6 Essential Vitamins for Your Pregnancy - Mumberry
Posted on 16 May 2016
You’re pregnant and want to eat right for your own health AND your baby! These essential vitamins help with the development and growth of your baby, and play an important role in preparing your body for breastfeeding. Eating these healthy foods listed below will ensure you’re getting a good dose of these 6 critical vitamins you both need:
Vitamin A: Sweet potato, carrot, kale, mango, turnipgreens, pumpkin, dark green leafy vegetables and beef liver. Why it’s important: It is essential for the development of your baby’s respiratory system, immune system, vision, bones, and skin. It also helps new moms with postpartum tissue repair and can help fight infections.

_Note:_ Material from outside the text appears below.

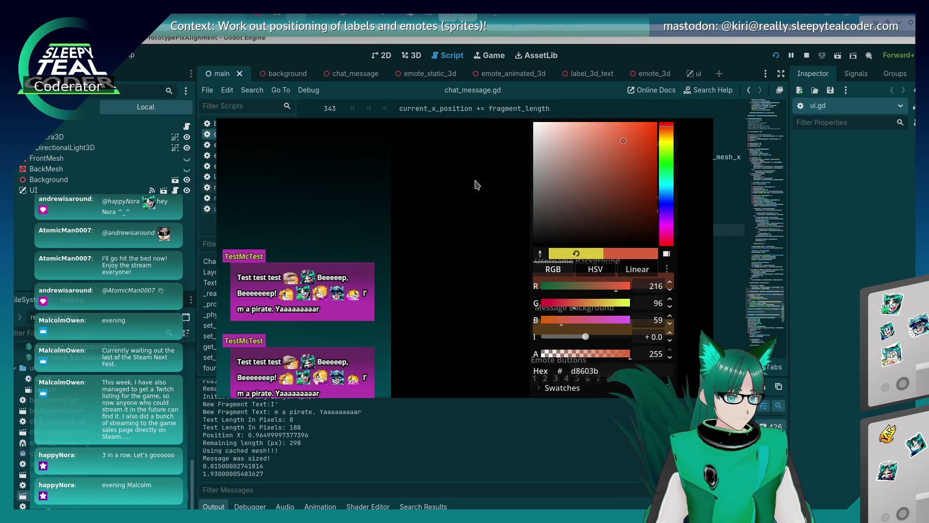
left_click(511, 178)
left_click(561, 148)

Vitamin B12: Meat, fish, poultry, eggs, dairy. Why it’s important: It helps with your baby’s mental function and prevents issues such as developmental disorders, growth failure, and anemia.
Vitamin C: Cabbage, cantaloupe, red bell pepper, broccoli, strawberries, oranges, grapefruit and other citrus fruits. Why it’s important: It is essential for bone and tissue repair, wound healing, bone growth, and healthy skin. It also helps absorb iron when eaten with other iron-rich foods.

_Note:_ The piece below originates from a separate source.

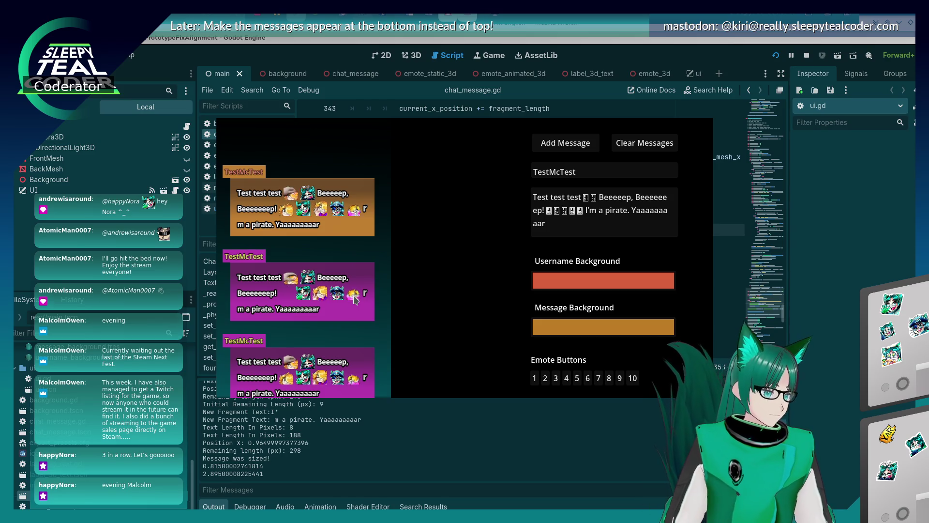
left_click(825, 330)
scroll(457, 305, "down", 6)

Vitamin D: Milk, fatty fish, egg yolks. Why it’s important: It helps form your baby’s bones and teeth and helps absorb calcium. It also helps to prevent pregnancy complications such as preeclampsia.
Vitamin K: Dark green leafy vegetables. Why it’s important: It helps the blood clot and avoid obsessive bleeding. It also helps combat the symptoms of morning sickness.
Folic Acid: Oranges, green leafy vegetables, fortified cereals, dried peas and beans, nuts. Why it’s important: It helps prevent birth defects of the spinal cord and the brain and aids in the development of the nervous system. It is particularly important for the rapid cell growth of the placenta and your developing baby.